Plain-text document sources:
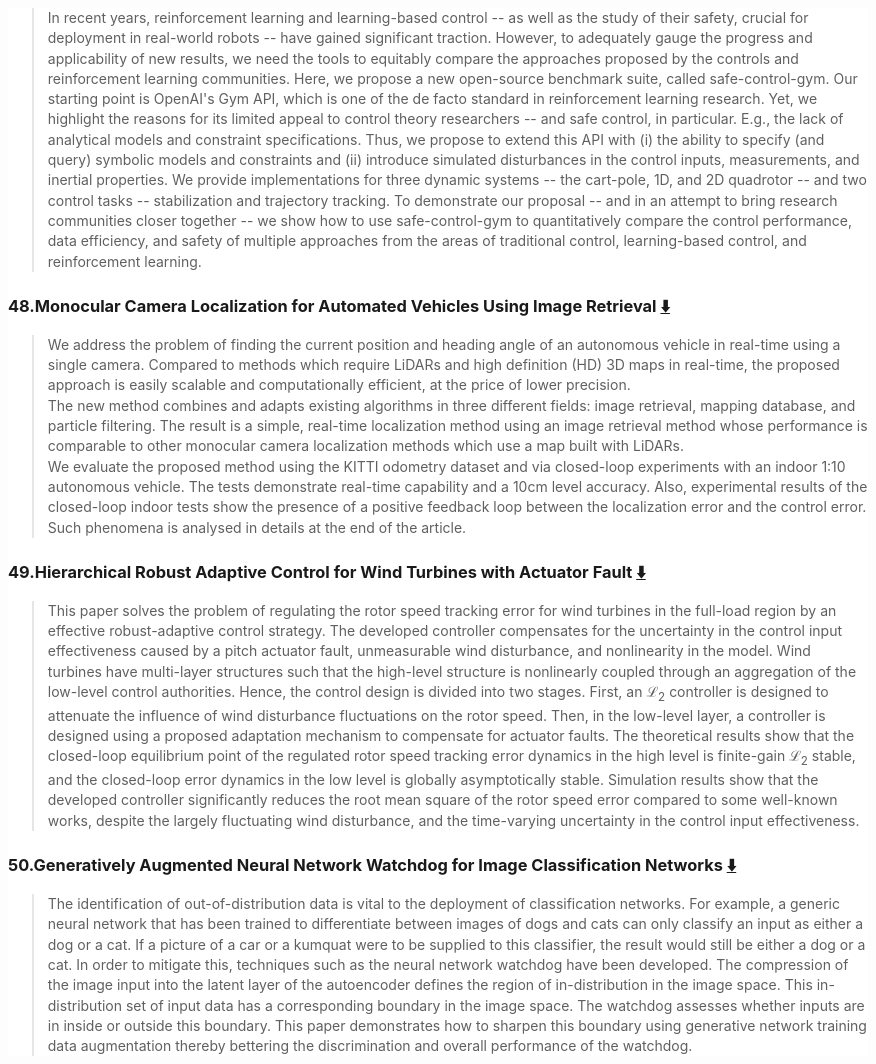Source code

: >  In recent years, reinforcement learning and learning-based control -- as well as the study of their safety, crucial for deployment in real-world robots -- have gained significant traction. However, to adequately gauge the progress and applicability of new results, we need the tools to equitably compare the approaches proposed by the controls and reinforcement learning communities. Here, we propose a new open-source benchmark suite, called safe-control-gym. Our starting point is OpenAI's Gym API, which is one of the de facto standard in reinforcement learning research. Yet, we highlight the reasons for its limited appeal to control theory researchers -- and safe control, in particular. E.g., the lack of analytical models and constraint specifications. Thus, we propose to extend this API with (i) the ability to specify (and query) symbolic models and constraints and (ii) introduce simulated disturbances in the control inputs, measurements, and inertial properties. We provide implementations for three dynamic systems -- the cart-pole, 1D, and 2D quadrotor -- and two control tasks -- stabilization and trajectory tracking. To demonstrate our proposal -- and in an attempt to bring research communities closer together -- we show how to use safe-control-gym to quantitatively compare the control performance, data efficiency, and safety of multiple approaches from the areas of traditional control, learning-based control, and reinforcement learning.      
### 48.Monocular Camera Localization for Automated Vehicles Using Image Retrieval  [ :arrow_down: ](https://arxiv.org/pdf/2109.06296.pdf)
>  We address the problem of finding the current position and heading angle of an autonomous vehicle in real-time using a single camera. Compared to methods which require LiDARs and high definition (HD) 3D maps in real-time, the proposed approach is easily scalable and computationally efficient, at the price of lower precision. <br>The new method combines and adapts existing algorithms in three different fields: image retrieval, mapping database, and particle filtering. The result is a simple, real-time localization method using an image retrieval method whose performance is comparable to other monocular camera localization methods which use a map built with LiDARs. <br>We evaluate the proposed method using the KITTI odometry dataset and via closed-loop experiments with an indoor 1:10 autonomous vehicle. The tests demonstrate real-time capability and a 10cm level accuracy. Also, experimental results of the closed-loop indoor tests show the presence of a positive feedback loop between the localization error and the control error. Such phenomena is analysed in details at the end of the article.      
### 49.Hierarchical Robust Adaptive Control for Wind Turbines with Actuator Fault  [ :arrow_down: ](https://arxiv.org/pdf/2109.06235.pdf)
>  This paper solves the problem of regulating the rotor speed tracking error for wind turbines in the full-load region by an effective robust-adaptive control strategy. The developed controller compensates for the uncertainty in the control input effectiveness caused by a pitch actuator fault, unmeasurable wind disturbance, and nonlinearity in the model. Wind turbines have multi-layer structures such that the high-level structure is nonlinearly coupled through an aggregation of the low-level control authorities. Hence, the control design is divided into two stages. First, an $\mathcal{L}_2$ controller is designed to attenuate the influence of wind disturbance fluctuations on the rotor speed. Then, in the low-level layer, a controller is designed using a proposed adaptation mechanism to compensate for actuator faults. The theoretical results show that the closed-loop equilibrium point of the regulated rotor speed tracking error dynamics in the high level is finite-gain $\mathcal{L}_2$ stable, and the closed-loop error dynamics in the low level is globally asymptotically stable. Simulation results show that the developed controller significantly reduces the root mean square of the rotor speed error compared to some well-known works, despite the largely fluctuating wind disturbance, and the time-varying uncertainty in the control input effectiveness.      
### 50.Generatively Augmented Neural Network Watchdog for Image Classification Networks  [ :arrow_down: ](https://arxiv.org/pdf/2109.06168.pdf)
>  The identification of out-of-distribution data is vital to the deployment of classification networks. For example, a generic neural network that has been trained to differentiate between images of dogs and cats can only classify an input as either a dog or a cat. If a picture of a car or a kumquat were to be supplied to this classifier, the result would still be either a dog or a cat. In order to mitigate this, techniques such as the neural network watchdog have been developed. The compression of the image input into the latent layer of the autoencoder defines the region of in-distribution in the image space. This in-distribution set of input data has a corresponding boundary in the image space. The watchdog assesses whether inputs are in inside or outside this boundary. This paper demonstrates how to sharpen this boundary using generative network training data augmentation thereby bettering the discrimination and overall performance of the watchdog.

**Task**
Determine how many lines in the data above include the word "Wind", and state that number only.

**The answer**
2